## Material for this task

==============================

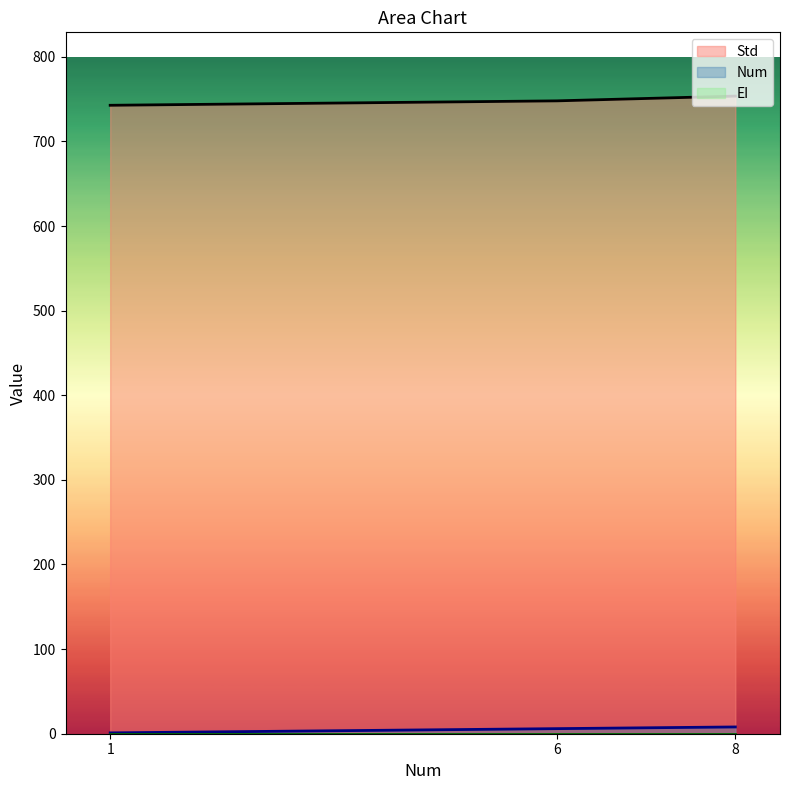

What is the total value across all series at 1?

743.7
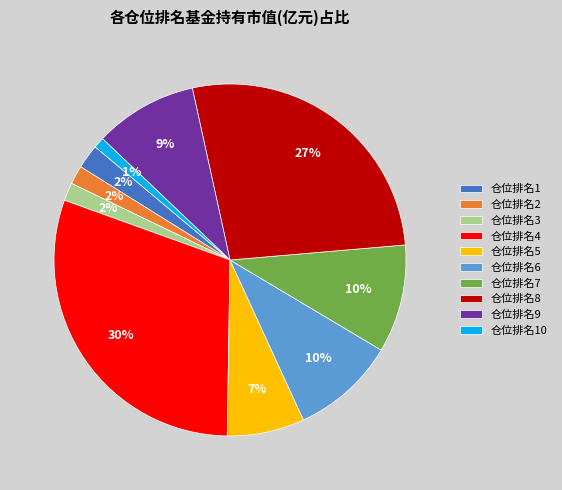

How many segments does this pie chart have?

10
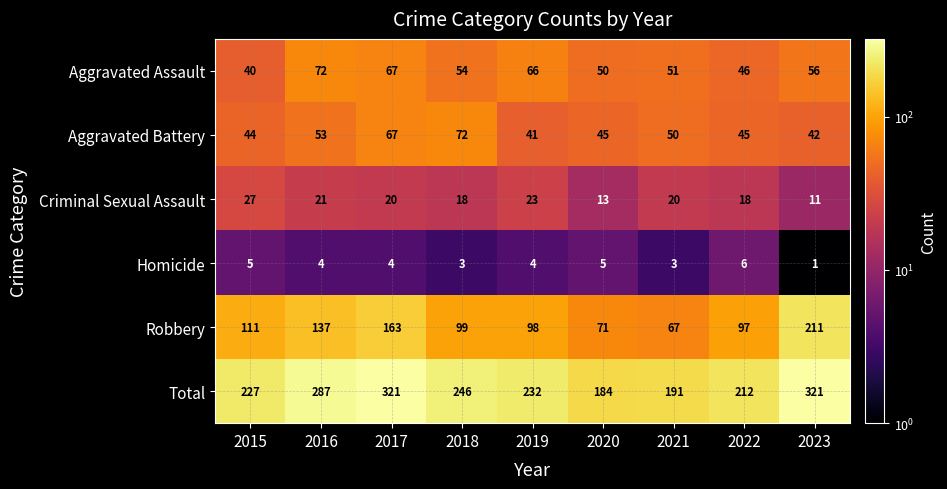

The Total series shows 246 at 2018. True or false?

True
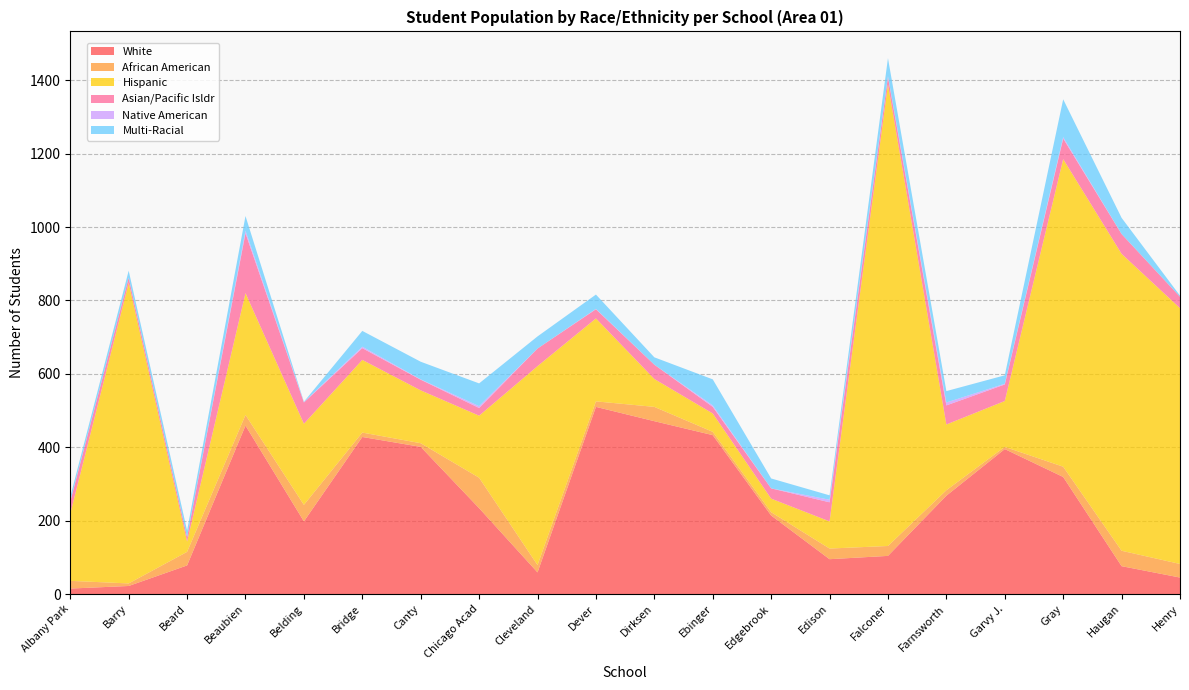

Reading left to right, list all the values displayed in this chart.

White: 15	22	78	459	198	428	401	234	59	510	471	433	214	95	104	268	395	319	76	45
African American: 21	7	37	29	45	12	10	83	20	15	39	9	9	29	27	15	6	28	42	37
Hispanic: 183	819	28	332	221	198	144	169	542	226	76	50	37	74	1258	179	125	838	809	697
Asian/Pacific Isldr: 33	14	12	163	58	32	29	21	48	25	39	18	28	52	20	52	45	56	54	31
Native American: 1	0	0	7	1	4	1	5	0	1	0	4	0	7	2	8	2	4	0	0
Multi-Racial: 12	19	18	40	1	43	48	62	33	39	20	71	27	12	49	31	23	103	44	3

==============================

## What to do
Copy all of the material above word for word, without the pictures.

## Task answer
What is the total value across all series at 1?

743.7

How many segments does this pie chart have?

10

The Total series shows 246 at 2018. True or false?

True

Reading left to right, list all the values displayed in this chart.

White: 15	22	78	459	198	428	401	234	59	510	471	433	214	95	104	268	395	319	76	45
African American: 21	7	37	29	45	12	10	83	20	15	39	9	9	29	27	15	6	28	42	37
Hispanic: 183	819	28	332	221	198	144	169	542	226	76	50	37	74	1258	179	125	838	809	697
Asian/Pacific Isldr: 33	14	12	163	58	32	29	21	48	25	39	18	28	52	20	52	45	56	54	31
Native American: 1	0	0	7	1	4	1	5	0	1	0	4	0	7	2	8	2	4	0	0
Multi-Racial: 12	19	18	40	1	43	48	62	33	39	20	71	27	12	49	31	23	103	44	3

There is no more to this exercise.